El divorcio era otro de los estados civiles socialmente aceptados, sin embargo en el caso de los samuráis, el acceso a esta nueva situación implicaba una serie de mayores complicaciones y requisitos que en el resto de la población. Así, mientras un comerciante estaba únicamente obligado a informar a la familia de la esposa, en el caso de un divorcio samurai había que informar y oír a todas las partes implicadas.

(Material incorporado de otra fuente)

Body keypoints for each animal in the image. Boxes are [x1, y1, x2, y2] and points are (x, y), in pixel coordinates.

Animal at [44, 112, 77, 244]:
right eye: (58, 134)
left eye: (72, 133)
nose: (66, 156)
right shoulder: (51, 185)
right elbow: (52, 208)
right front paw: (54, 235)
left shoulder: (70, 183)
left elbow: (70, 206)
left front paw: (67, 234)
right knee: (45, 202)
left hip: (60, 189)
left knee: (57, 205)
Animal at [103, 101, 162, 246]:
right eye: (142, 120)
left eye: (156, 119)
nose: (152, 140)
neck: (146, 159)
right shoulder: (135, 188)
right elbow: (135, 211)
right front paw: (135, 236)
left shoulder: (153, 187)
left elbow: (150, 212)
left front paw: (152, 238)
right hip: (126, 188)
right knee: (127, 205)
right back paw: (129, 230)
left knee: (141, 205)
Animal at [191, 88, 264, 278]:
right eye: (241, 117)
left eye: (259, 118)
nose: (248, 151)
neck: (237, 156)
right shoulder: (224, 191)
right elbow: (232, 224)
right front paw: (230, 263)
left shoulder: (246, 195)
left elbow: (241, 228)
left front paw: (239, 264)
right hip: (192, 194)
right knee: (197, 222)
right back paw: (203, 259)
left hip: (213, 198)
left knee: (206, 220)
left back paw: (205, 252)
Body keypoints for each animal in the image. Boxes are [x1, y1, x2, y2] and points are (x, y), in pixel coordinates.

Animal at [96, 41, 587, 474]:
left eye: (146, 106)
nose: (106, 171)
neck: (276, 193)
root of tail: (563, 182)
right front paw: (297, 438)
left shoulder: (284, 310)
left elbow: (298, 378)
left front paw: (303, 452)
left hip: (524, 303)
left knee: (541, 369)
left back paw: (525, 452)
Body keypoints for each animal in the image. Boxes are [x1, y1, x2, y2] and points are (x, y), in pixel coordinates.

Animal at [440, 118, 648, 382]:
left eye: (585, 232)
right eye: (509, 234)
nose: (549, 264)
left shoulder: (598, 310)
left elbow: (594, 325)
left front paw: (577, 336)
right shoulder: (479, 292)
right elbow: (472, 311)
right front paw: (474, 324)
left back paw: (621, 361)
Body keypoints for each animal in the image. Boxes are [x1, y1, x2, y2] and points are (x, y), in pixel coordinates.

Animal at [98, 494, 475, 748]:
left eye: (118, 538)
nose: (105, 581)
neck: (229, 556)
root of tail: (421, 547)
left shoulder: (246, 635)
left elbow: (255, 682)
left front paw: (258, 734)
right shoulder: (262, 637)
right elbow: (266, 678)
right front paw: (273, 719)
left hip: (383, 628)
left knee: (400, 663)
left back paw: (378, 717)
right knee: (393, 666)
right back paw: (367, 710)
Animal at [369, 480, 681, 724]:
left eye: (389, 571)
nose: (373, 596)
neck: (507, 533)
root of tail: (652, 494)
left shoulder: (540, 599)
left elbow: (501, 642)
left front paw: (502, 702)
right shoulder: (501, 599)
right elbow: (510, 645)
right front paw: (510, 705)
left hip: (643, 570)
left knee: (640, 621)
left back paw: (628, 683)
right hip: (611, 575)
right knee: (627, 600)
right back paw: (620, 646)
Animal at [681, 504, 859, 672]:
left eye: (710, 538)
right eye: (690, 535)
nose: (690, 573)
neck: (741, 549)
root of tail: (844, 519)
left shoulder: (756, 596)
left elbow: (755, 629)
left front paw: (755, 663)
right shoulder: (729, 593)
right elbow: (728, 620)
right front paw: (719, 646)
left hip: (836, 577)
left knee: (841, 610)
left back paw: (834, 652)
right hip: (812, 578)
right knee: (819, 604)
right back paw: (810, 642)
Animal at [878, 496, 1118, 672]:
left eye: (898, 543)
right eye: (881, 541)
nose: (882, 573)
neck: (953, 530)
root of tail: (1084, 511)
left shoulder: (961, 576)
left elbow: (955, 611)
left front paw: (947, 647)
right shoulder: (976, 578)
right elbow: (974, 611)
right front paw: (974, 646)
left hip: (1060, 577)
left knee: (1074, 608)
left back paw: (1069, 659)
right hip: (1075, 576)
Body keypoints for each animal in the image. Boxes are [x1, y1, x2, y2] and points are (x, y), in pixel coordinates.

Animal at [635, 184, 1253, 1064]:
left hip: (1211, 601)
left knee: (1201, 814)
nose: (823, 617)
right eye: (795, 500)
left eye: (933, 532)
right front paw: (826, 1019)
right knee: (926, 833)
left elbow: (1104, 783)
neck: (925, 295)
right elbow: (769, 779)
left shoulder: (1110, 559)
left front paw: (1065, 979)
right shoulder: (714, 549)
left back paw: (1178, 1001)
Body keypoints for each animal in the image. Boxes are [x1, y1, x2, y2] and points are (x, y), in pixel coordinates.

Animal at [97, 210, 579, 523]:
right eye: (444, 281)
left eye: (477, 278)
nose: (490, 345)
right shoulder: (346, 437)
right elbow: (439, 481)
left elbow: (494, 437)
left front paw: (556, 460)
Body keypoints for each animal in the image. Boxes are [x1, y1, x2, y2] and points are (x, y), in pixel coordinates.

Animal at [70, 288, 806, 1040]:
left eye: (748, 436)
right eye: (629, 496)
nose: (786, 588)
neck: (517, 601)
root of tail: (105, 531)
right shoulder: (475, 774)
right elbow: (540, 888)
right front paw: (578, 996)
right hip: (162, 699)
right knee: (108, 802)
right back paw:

Habitualmente, la solicitud de divorcio era realizaba por parte del hombre y según un código del siglo XVIII, había siete posibles razones para pedir el divorcio: desobediencia a los suegros, infertilidad, lascivia, celos, enfermedad contagiosa, indiscreción y robo. También se dieron casos de divorcios solicitados por la mujeres, sobre todo, cuando se recibía malos tratos.

El nacimiento

Los nacimientos dentro de la familia samurai requería un ritual y una ceremonia perfectamente planificada. Así, una vez que al bebé se le cortaba el cordón umbilical, era secado con una toalla y llevado a la cama de la madre, en el caso de los varones. Al cabo de tres días, los padres daban un nombre al recién nacido y se le amamantaba por primera vez. El primer baño lo recibían pasados siete días. No se sacaba a los niños de la casa hasta que no cumplían 31 días, y 33 en el caso de las niñas. Y los bebés recibían su primera comida sólida en una ceremonia que tenía lugar a los 120 días del nacimiento.

Respecto a la educación, los niños y las niñas seguían caminos muy diferentes, y lo mismo sucedía con los niños de samuráis bien posicionados o de baja alcurnia. En este sentido, los niños de familia alta recibían la primera educación en escuelas confucianas, mientras que los de samuráis de baja situación social iban a los templos budistas.

La ceremonia de iniciación del samurái masculino en la entrada en la edad adulta era de vital importancia para el joven. El ritual iniciatico tenía lugar entre los 11 y los 16 años y consistía en la entrega de una espada larga y en el nombramiento definitivo como nuevo samurái; además, también se les hacia entrega de un sombrero como símbolo de su posición privilegiada.